As of: 13.09.2021 11:24 a.m.

Another harbinger of even higher inflation: In wholesale, prices have risen as sharply as they were last in autumn 1974. Some raw materials have risen by two thirds within a year.

Wholesale prices in Germany rose more sharply in August than they have been for almost 47 years. In August they rose by 12.3 percent compared to the corresponding month of the previous year, as reported by the Federal Statistical Office. The upward trend in prices accelerated again significantly: in July the rate of inflation was 11.3 percent and in June 10.7 percent. The last time there was a stronger increase was in October 1974 with 13.2 percent during the first oil crisis.

“The high rise in wholesale prices compared to the previous year is due, on the one hand, to the current sharp rise in prices for many raw materials and intermediate products,” explained the statisticians. “On the other hand, there is a base effect due to the very low price level in the previous months in connection with the Corona crisis.”

Prices doubled in some cases

The main price drivers were ores, metals and metal intermediate products, which rose by almost two thirds. The prices of old and residual materials were more than twice as high. Raw and sawn timber cost almost 60 percent more. The prices for solid fuels and petroleum products were more than a third above the previous year’s level.

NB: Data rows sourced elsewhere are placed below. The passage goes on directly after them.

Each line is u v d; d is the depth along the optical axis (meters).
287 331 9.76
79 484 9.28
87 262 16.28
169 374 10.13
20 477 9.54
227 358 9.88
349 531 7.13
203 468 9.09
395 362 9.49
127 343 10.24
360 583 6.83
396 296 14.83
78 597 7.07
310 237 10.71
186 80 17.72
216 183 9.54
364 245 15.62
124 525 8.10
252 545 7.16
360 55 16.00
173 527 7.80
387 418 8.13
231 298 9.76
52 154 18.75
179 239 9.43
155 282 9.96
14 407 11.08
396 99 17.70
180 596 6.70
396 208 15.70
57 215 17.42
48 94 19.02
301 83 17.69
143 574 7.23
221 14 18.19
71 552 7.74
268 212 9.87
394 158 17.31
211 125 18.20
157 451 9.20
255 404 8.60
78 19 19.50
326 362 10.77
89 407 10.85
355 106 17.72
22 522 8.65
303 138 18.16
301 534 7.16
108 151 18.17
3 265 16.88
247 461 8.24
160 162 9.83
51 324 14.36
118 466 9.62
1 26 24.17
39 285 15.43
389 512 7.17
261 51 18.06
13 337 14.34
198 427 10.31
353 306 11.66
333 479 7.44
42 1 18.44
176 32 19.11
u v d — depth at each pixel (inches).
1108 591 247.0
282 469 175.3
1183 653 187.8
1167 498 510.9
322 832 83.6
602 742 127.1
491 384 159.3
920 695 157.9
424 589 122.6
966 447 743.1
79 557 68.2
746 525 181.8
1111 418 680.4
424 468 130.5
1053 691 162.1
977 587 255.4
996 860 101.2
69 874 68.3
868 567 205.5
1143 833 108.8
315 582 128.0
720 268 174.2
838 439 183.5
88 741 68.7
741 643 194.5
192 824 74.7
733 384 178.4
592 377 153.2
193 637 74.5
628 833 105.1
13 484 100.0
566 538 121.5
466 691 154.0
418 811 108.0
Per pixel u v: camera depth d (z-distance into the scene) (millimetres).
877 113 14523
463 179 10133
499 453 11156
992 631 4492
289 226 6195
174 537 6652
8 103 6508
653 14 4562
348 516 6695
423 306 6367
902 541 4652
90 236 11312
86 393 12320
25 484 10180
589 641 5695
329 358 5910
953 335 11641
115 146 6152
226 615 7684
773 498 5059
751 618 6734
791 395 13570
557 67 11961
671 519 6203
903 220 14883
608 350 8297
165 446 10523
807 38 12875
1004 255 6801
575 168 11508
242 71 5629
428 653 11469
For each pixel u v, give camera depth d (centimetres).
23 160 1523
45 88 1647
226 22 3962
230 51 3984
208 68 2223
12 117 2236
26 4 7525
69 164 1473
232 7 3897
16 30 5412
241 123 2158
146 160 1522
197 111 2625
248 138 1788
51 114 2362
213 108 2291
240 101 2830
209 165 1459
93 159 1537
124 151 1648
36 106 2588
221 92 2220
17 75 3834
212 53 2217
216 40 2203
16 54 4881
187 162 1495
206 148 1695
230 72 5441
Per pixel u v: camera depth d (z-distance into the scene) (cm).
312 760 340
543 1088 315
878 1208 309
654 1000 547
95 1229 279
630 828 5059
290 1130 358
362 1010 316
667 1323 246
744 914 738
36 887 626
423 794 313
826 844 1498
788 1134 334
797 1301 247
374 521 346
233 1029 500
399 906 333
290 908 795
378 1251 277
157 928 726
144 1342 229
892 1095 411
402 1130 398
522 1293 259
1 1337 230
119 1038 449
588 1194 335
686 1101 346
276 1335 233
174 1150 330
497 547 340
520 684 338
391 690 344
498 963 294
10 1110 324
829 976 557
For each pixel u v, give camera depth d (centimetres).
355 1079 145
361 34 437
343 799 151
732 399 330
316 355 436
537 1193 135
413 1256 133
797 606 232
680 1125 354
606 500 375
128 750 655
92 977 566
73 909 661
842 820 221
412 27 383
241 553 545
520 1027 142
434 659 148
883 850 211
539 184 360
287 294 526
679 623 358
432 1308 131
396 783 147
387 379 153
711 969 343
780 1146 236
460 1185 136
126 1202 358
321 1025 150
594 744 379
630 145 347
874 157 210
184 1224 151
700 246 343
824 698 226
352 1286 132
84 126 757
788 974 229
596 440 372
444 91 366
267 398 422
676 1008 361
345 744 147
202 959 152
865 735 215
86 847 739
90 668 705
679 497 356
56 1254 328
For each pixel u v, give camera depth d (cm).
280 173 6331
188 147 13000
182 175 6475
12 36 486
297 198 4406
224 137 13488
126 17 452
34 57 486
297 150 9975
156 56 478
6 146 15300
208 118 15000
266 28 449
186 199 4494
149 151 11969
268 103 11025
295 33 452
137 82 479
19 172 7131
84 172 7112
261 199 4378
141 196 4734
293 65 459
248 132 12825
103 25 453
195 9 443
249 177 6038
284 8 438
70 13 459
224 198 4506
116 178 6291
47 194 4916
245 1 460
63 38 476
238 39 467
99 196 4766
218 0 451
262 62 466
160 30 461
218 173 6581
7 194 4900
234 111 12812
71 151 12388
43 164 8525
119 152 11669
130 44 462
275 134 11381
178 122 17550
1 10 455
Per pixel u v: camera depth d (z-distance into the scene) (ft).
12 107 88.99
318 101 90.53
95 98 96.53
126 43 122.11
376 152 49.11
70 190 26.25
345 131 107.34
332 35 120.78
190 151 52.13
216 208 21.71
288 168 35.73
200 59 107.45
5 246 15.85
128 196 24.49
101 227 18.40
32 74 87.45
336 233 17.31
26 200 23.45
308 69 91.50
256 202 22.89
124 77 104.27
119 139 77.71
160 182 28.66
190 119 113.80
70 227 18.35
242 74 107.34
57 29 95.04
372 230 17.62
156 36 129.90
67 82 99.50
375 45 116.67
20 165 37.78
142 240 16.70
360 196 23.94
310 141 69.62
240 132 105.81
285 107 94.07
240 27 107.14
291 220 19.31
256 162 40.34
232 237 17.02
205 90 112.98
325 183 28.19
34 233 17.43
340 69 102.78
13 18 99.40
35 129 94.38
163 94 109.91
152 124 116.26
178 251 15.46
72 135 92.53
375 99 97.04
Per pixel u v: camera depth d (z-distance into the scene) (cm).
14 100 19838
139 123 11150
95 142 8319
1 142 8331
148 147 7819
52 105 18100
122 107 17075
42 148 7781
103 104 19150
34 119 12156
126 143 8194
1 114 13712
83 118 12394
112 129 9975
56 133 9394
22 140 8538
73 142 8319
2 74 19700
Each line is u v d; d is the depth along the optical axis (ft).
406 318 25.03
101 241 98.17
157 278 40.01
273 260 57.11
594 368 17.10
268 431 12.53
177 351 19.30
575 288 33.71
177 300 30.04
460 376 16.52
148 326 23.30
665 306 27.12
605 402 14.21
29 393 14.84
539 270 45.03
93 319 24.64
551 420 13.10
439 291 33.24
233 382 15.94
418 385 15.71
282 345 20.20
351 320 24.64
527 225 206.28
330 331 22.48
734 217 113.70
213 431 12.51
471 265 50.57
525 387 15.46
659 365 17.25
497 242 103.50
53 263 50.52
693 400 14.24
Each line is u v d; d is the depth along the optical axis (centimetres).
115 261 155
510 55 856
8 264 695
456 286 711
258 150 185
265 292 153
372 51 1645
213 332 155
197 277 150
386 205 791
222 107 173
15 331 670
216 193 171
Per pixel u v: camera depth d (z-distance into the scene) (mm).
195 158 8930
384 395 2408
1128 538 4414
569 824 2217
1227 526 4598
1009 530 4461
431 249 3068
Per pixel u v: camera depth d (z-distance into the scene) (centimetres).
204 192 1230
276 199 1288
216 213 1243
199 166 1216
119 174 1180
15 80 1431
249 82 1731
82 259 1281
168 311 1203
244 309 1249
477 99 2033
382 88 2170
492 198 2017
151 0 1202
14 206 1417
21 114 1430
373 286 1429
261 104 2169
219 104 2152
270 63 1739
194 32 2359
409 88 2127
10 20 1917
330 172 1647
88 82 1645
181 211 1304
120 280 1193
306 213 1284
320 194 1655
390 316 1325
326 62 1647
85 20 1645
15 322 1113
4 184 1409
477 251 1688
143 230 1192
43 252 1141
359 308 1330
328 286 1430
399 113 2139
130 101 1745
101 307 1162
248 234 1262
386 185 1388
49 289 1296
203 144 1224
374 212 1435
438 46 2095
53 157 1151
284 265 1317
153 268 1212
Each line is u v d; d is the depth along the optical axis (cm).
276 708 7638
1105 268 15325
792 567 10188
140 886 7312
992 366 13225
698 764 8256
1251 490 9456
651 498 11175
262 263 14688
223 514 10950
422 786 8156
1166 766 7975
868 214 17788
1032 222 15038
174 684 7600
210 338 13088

In the past few months there had been an increasing number of reports of delivery problems with numerous products. Due to the significant recovery of the world economy from the Corona slump, prices for many products are currently rising rapidly. The world’s largest economies, the USA and China, are particularly expecting strong growth this year, especially since major economic stimulus programs have been launched there.

Pressure on consumer prices

The development of wholesale prices is an indicator of the future development of general consumer prices, since wholesale is the intermediate station between manufacturers and end customers. Added to this are the prices for goods imported into Germany and the prices that manufacturers receive for their products. Monthly statistics are also published for these so-called import and producer prices. They all have an impact on consumer prices, on which the European Central Bank (ECB) bases its monetary policy.

In August, the inflation rate in Germany was 3.9 percent. It was as high as it was last in 1993.